Ramakaba-Lesiea was detained for fourteen days in 1959 after a women's anti-dompas protest, and later in 1959 she was forcibly removed from Elsie's River to Nyanga in terms of the Group Areas Act. She was detained for a further five months in 1963, much of the time in solitary confinement, and then, shortly after her release, was rearrested. In 1964, she and 44 others (including Oscar Mpetha) were charged with sabotage under the Suppression of Communism Act; she was convicted and sentenced to six years' imprisonment, and she became the first woman to be held at Pollsmoor Prison before her sentence was overturned in an appeal in 1965. After her release, she was subject to house arrest, and in 1966 she was briefly forced to move to distant Witsieshoek during a dispute with the government about her compliance with pass laws.

She ultimately returned to domestic work and then to factory work. At the same time, she remained active in the women's movement and was increasingly involved in supporting the families of political detainees. She was a founding member and inaugural chairperson of Cape Town's United Women's Organisation in 1981. Throughout the 1980s she was active in the United Democratic Front and did underground work for the ANC. She was detained for another five months during the 1985 state of emergency.
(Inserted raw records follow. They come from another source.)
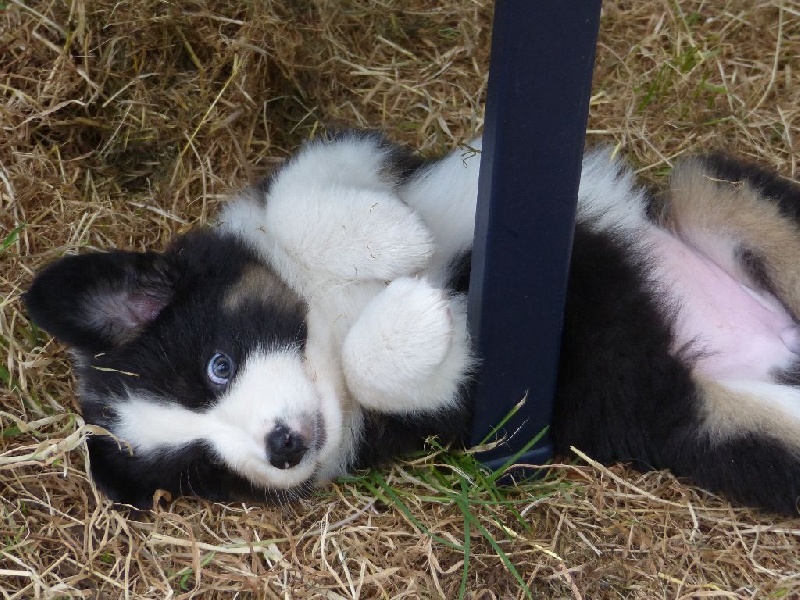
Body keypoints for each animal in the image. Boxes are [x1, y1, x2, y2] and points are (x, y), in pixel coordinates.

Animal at [24, 131, 800, 514]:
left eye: (217, 367)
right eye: (205, 467)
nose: (282, 448)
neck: (328, 320)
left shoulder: (357, 158)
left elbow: (300, 198)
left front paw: (392, 239)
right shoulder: (465, 406)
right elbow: (394, 373)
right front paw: (422, 313)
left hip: (710, 189)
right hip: (736, 427)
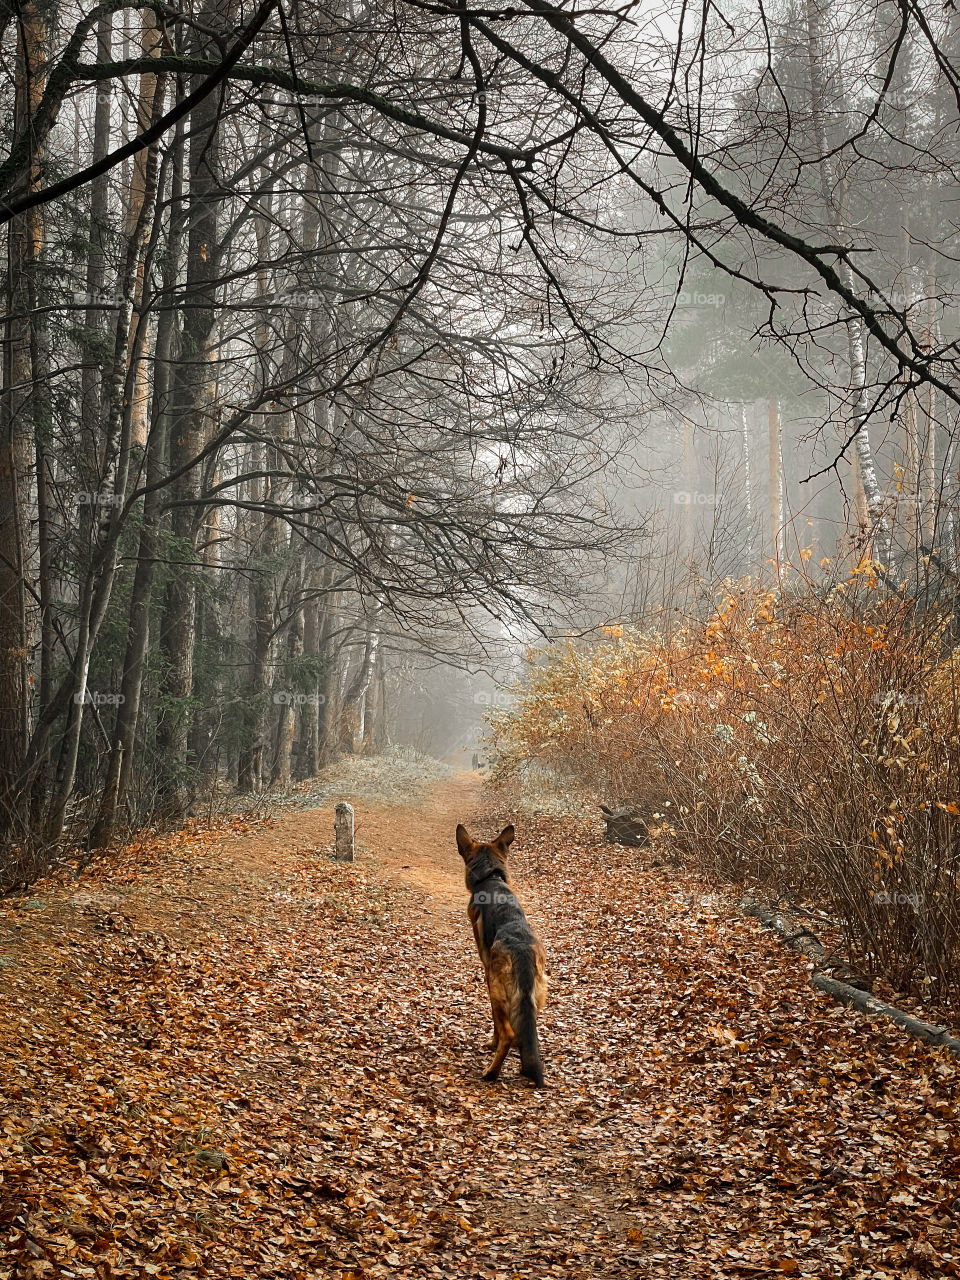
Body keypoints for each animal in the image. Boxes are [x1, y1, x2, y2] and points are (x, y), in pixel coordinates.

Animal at [458, 824, 547, 1085]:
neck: (492, 879)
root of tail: (522, 951)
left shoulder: (487, 970)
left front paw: (492, 1042)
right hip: (532, 1000)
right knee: (526, 1032)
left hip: (499, 991)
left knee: (508, 1033)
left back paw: (491, 1072)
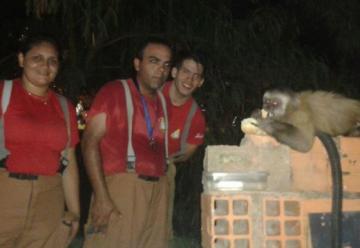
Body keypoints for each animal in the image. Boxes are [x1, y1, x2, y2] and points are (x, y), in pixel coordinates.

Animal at [252, 89, 360, 248]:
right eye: (267, 102)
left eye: (274, 103)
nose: (267, 108)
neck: (290, 110)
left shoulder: (300, 116)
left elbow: (304, 142)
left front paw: (267, 124)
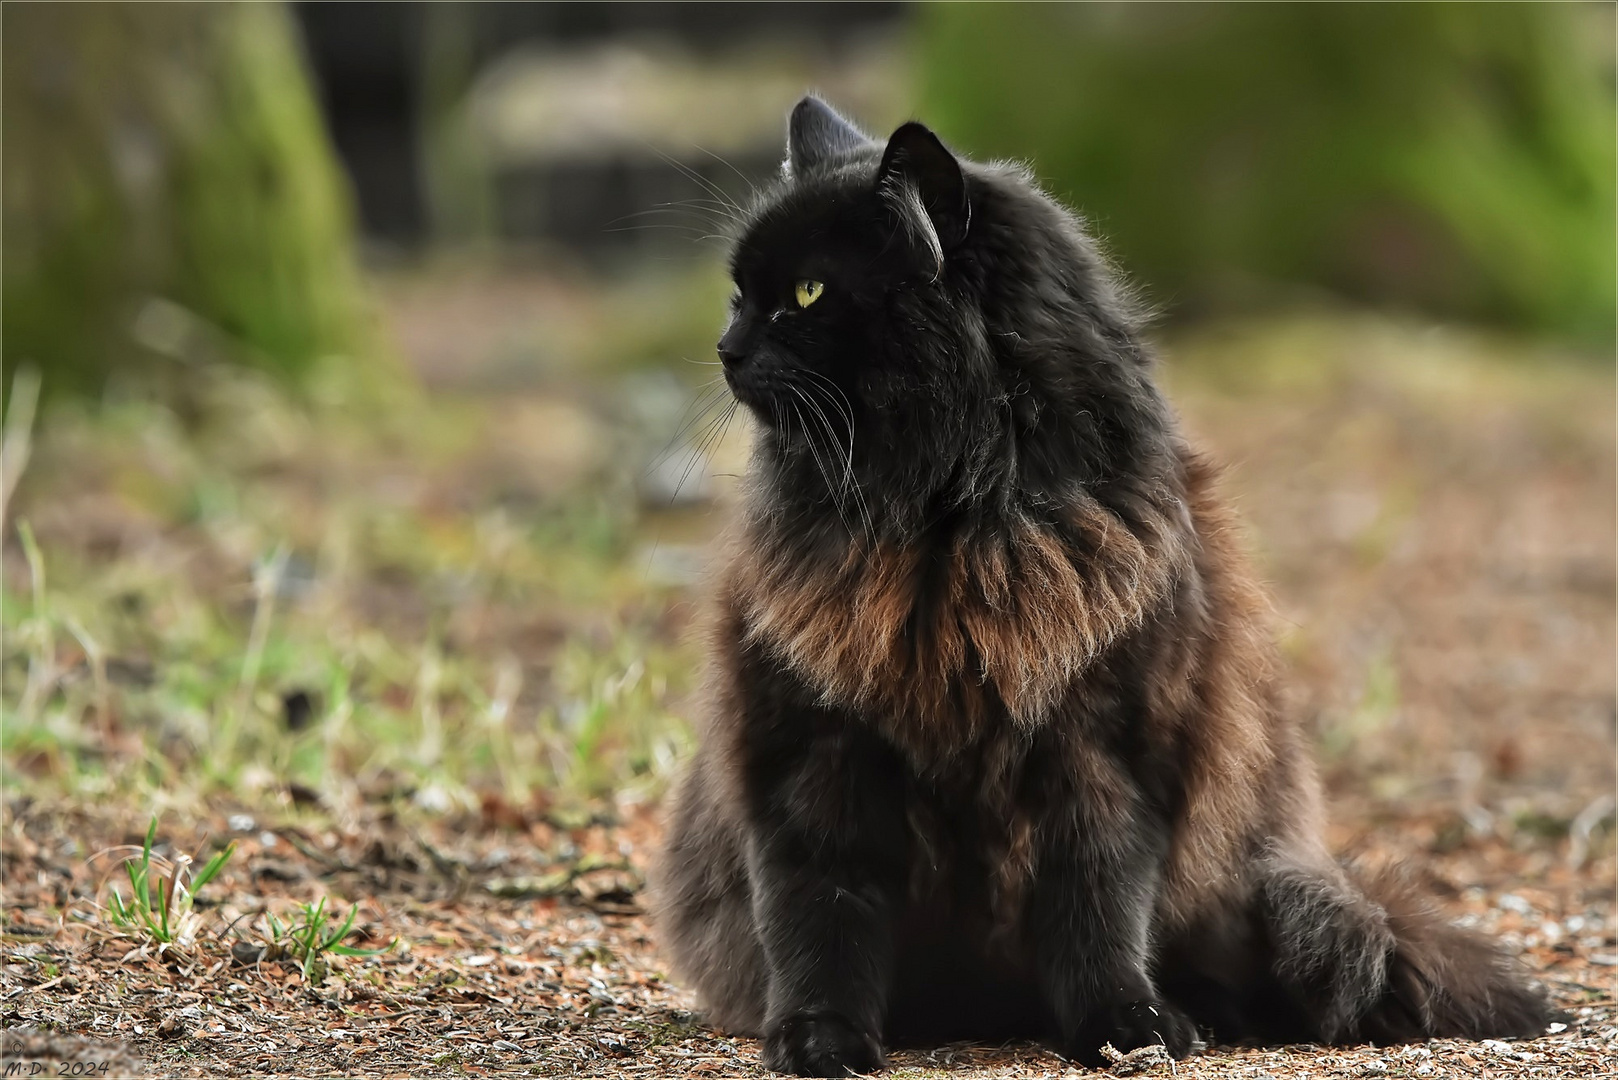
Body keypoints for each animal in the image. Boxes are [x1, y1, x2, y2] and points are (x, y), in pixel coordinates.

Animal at [650, 97, 1546, 1075]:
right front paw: (820, 1037)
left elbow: (1098, 910)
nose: (726, 347)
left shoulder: (1106, 754)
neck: (950, 526)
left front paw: (1128, 1024)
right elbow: (821, 919)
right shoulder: (810, 754)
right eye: (740, 295)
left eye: (808, 294)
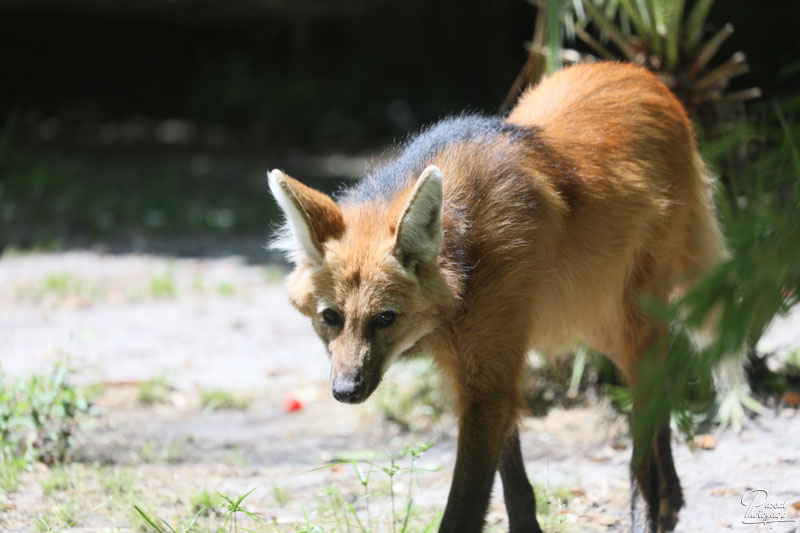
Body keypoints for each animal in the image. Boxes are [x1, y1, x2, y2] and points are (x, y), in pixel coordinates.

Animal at [268, 61, 724, 528]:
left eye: (385, 318)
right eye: (330, 317)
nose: (346, 390)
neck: (465, 267)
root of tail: (640, 74)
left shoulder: (487, 377)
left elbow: (465, 507)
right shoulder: (485, 367)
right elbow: (515, 484)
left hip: (626, 313)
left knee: (646, 425)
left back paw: (650, 508)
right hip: (596, 319)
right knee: (659, 379)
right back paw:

== Post-apartheid political career ==
After South Africa's first post-apartheid elections in 1994, Ramakaba-Lesiea was involved in the national executive of the ANC Women's League and represented the ANC as a local councillor in Gugulethu, Cape Town from 1995 to 1998. She was sent to Parliament to fill an ANC seat in 1998, and she was elected to a full term in the National Assembly in the 1999 general election. She was re-elected in 2004. After her retirement, and as of 2017, she remained a member of her local ANC branch in Gugulethu.

== Honours ==
In 2004, the Western Cape Premier, Ebrahim Rasool, awarded Ramakaba-Lesiea provincial honours, the Office of the Order of the Disa. The following year, President Thabo Mbeki awarded her the Order of Luthuli in Silver for "her excellent contribution to the struggle for gender equality and a non-racial, just and democratic South Africa". In 2017, Thandi Modise, in her capacity as Chancellor of the Cape Peninsula University of Technology, awarded Ramakaba-Lesiea with an honorary doctorate in public management.

== Personal life ==
Ramakaba-Lesiea married James Lesiea in 1952; he was from Aliwal North but worked in a hotel in Sea Point. They had three daughters together and divorced in 1971.